JOBS:
1. Retype the passage of the 'Groups' post from "First we have" to "of harmonic structure).".
2. In the 'Groups' post, what represents the trivial group in the piece?
3. Check each statement against the 'Groups' post, and answer yes or no, quoting the words that decide it: (a) The Klein 4-group is isomorphic to Z₂xZ₂. (b) There are three groups of order 4. (c) Z₅ fits into S₄.

SOURCE EXTRACT:
# 'Groups', abstract composition



## soundandfury (Jul 12, 2008)

Well, I keep being told that the classical style is outdated, so I decided to write something abstract and modern.
*'Groups'*, a study in abstract algebra.
Listen: http://jttlov.no-ip.org/music/groups.ogg
Score: http://jttlov.no-ip.org/music/groups.pdf

*The explanation*: it's all about maths, and specifically finite groups of order up to 6, expressed as subgroups of permutation groups.
First we have the trivial group, {e} (or Z₁), which is isomorphic to S₁ - in other words, it does nothing. This is represented by the bare C octaves which open the piece.
Next comes Z₂, the only group of order 2, which is isomorphic to S₂. It acts on the set {C,G}, in a fairly simple way.
There is also only one group of order 3, that is Z₃; it acts on {C,E,G}, again making the cyclic structure very obvious.
Of order 4 there are two groups, Z₄ and V₄ (the Klein 4-group, isomorphic to Z₂xZ₂). We take Z₄ first, cycling {C,E,G,Bb}. V₄ also fits into S₄, but in a different way; here it acts on the set {C,Eb,G,Bb} and consists of the swaps (C G) and (Eb Bb) and their product (note that the swaps are each a perfect fifth, therefore preserving a degree of harmonic structure).
There is only one group of order 5, Z₅, and it will fit in nothing smaller than S₅, whose rising cycles on {C,Eb,F,G,Bb} produce a feeling of increasing energy and approaching climax.

PROVIDED MATERIAL:

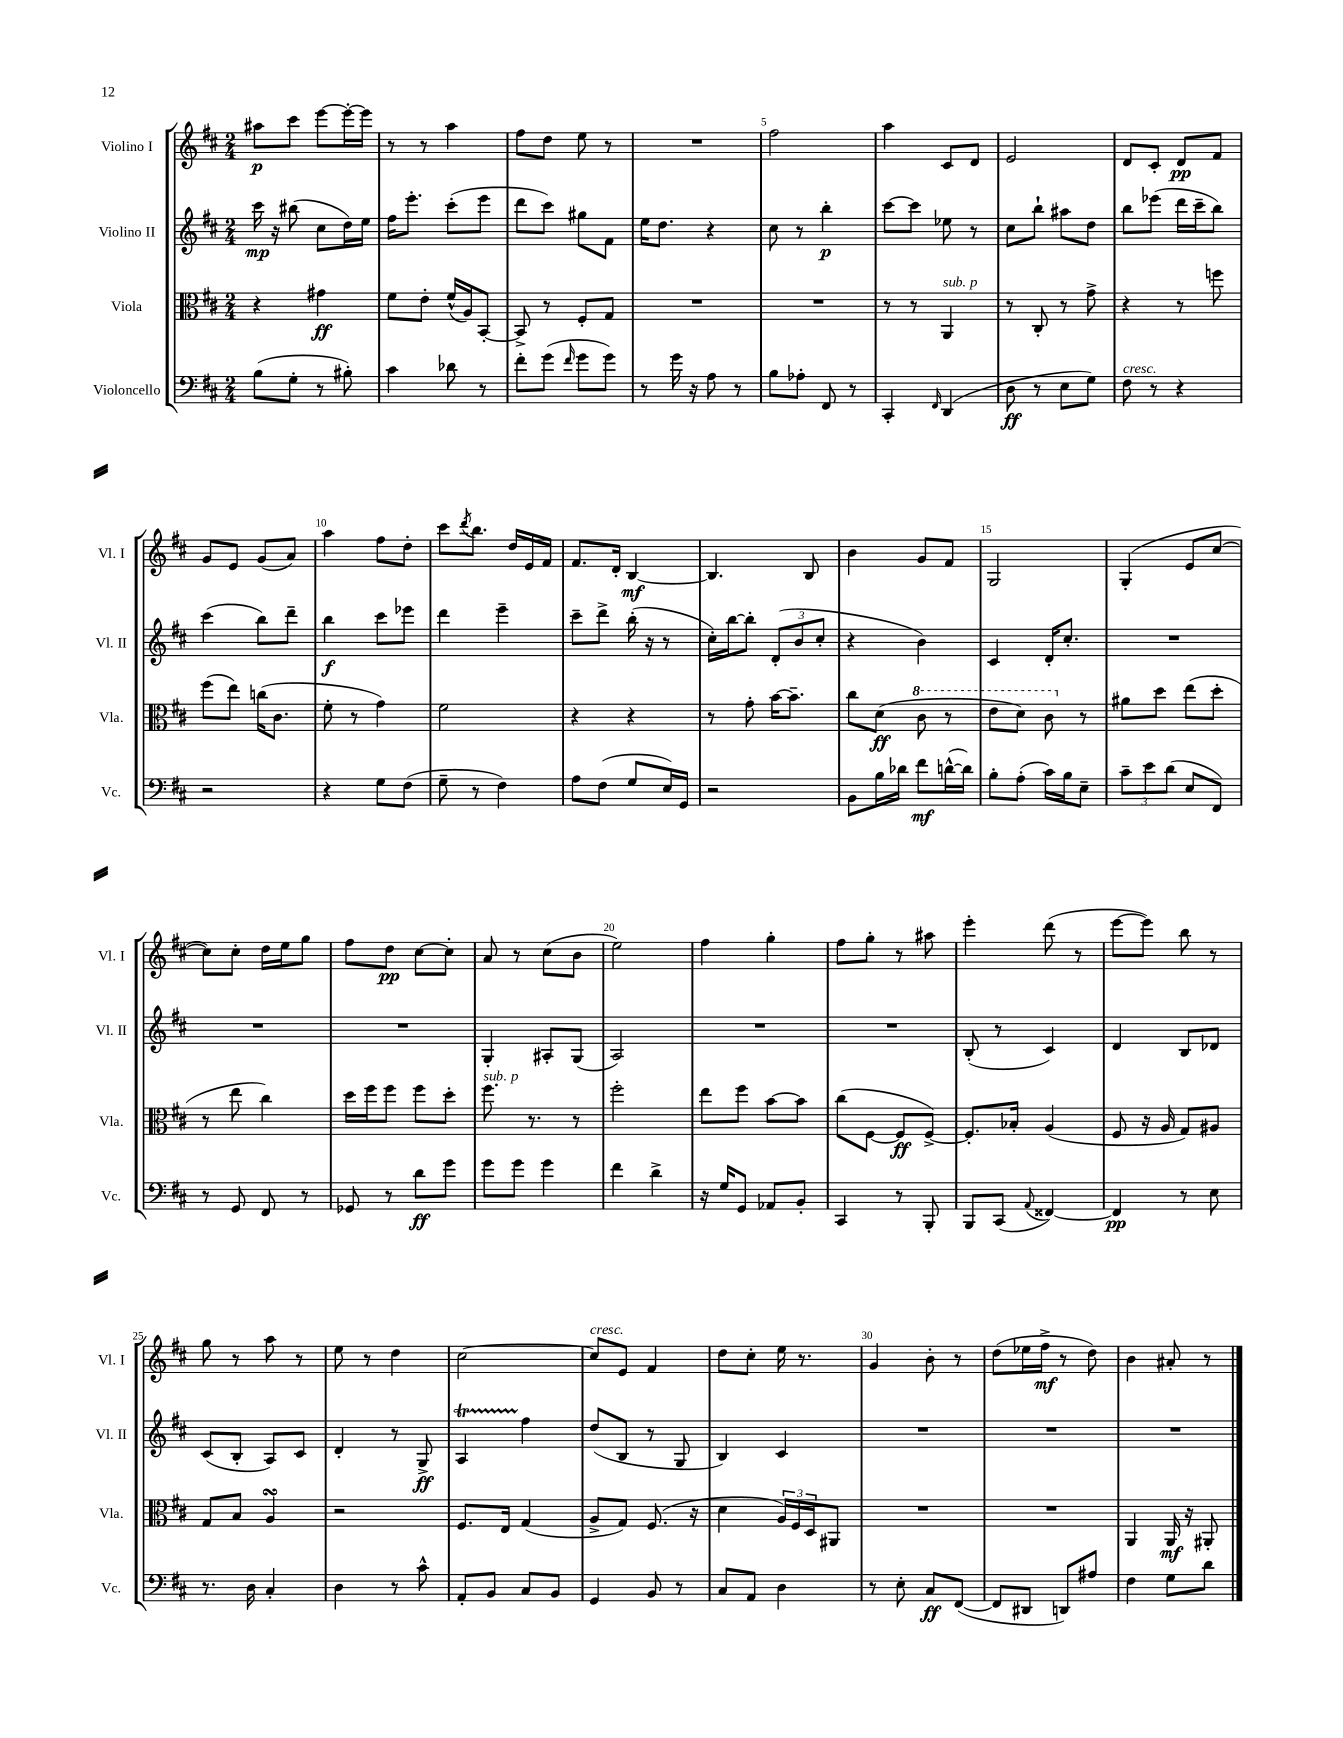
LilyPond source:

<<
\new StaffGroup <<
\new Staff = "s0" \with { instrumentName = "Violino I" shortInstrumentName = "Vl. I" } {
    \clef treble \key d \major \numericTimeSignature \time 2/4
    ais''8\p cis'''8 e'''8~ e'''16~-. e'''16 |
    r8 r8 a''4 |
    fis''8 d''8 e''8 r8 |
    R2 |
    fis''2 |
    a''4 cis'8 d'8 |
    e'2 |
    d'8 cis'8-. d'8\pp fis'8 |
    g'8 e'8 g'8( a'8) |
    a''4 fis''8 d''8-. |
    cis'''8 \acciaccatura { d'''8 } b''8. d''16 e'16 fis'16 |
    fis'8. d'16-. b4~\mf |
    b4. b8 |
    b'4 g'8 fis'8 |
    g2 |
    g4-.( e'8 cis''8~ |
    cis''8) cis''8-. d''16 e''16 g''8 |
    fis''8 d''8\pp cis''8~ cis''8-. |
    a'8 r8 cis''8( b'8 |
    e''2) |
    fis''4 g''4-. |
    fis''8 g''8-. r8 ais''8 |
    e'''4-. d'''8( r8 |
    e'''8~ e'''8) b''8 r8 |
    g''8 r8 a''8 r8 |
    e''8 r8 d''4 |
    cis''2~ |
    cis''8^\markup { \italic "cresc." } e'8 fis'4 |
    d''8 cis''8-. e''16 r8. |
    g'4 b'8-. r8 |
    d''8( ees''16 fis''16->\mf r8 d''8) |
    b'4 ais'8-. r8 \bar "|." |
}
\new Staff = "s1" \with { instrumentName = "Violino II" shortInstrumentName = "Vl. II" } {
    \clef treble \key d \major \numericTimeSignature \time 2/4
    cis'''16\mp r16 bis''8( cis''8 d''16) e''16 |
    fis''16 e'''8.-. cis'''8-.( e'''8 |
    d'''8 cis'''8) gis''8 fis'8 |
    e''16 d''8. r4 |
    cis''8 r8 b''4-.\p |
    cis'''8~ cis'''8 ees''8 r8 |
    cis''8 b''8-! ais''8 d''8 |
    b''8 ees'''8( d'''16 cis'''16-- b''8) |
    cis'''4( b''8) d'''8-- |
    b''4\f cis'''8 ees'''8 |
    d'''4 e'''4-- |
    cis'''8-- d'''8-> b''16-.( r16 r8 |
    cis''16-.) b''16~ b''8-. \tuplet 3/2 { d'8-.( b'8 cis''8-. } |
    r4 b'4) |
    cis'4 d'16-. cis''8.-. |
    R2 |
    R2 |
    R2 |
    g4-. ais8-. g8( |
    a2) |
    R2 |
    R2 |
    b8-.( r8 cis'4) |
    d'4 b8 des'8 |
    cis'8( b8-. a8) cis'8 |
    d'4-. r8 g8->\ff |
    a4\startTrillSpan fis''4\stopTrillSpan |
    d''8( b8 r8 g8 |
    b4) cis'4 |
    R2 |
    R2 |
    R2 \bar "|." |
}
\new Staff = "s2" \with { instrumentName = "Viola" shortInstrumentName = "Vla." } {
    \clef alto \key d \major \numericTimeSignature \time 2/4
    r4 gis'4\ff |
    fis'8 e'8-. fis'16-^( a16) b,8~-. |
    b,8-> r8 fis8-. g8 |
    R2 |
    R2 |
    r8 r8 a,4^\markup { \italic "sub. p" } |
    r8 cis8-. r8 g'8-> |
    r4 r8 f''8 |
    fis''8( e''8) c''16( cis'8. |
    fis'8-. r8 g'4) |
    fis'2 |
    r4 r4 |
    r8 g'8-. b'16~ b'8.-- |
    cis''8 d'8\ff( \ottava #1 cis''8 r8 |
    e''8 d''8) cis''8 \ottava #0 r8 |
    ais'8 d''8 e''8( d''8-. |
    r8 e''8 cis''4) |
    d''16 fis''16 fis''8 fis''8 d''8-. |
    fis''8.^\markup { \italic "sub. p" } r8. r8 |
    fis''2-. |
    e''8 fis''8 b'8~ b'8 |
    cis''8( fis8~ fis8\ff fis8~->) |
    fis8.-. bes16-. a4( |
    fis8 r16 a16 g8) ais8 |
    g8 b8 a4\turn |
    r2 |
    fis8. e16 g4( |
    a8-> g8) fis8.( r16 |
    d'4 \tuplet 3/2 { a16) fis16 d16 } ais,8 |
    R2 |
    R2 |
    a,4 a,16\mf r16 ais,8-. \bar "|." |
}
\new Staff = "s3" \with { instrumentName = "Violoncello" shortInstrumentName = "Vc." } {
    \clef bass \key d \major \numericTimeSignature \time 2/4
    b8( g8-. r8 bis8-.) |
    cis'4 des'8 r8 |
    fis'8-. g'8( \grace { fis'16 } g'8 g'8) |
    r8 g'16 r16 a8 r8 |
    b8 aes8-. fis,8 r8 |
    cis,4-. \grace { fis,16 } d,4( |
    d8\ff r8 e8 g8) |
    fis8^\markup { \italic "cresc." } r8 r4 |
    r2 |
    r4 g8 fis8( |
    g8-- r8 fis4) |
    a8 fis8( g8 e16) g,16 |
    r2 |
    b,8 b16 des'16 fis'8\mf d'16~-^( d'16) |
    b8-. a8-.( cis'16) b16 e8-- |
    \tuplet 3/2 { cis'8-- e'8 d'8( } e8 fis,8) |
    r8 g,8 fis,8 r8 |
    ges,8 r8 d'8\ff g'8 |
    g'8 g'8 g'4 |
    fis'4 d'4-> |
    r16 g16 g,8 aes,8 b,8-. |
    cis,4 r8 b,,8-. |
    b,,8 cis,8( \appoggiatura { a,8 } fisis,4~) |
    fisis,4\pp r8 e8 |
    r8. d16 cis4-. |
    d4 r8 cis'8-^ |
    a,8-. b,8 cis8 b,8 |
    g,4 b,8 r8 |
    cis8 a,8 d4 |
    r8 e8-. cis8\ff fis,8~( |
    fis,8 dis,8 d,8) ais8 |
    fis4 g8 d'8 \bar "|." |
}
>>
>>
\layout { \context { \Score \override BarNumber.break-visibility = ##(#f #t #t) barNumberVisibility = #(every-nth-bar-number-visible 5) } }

EXPECTED RESULTS:
1.
First we have the trivial group, {e} (or Z₁), which is isomorphic to S₁ - in other words, it does nothing. This is represented by the bare C octaves which open the piece.
Next comes Z₂, the only group of order 2, which is isomorphic to S₂. It acts on the set {C,G}, in a fairly simple way.
There is also only one group of order 3, that is Z₃; it acts on {C,E,G}, again making the cyclic structure very obvious.
Of order 4 there are two groups, Z₄ and V₄ (the Klein 4-group, isomorphic to Z₂xZ₂). We take Z₄ first, cycling {C,E,G,Bb}. V₄ also fits into S₄, but in a different way; here it acts on the set {C,Eb,G,Bb} and consists of the swaps (C G) and (Eb Bb) and their product (note that the swaps are each a perfect fifth, therefore preserving a degree of harmonic structure).

2. The bare C octaves that open the piece.

3.
(a) Yes: "the Klein 4-group, isomorphic to Z₂xZ₂"
(b) No: "Of order 4 there are two groups, Z₄ and V₄"
(c) No: "it will fit in nothing smaller than S₅"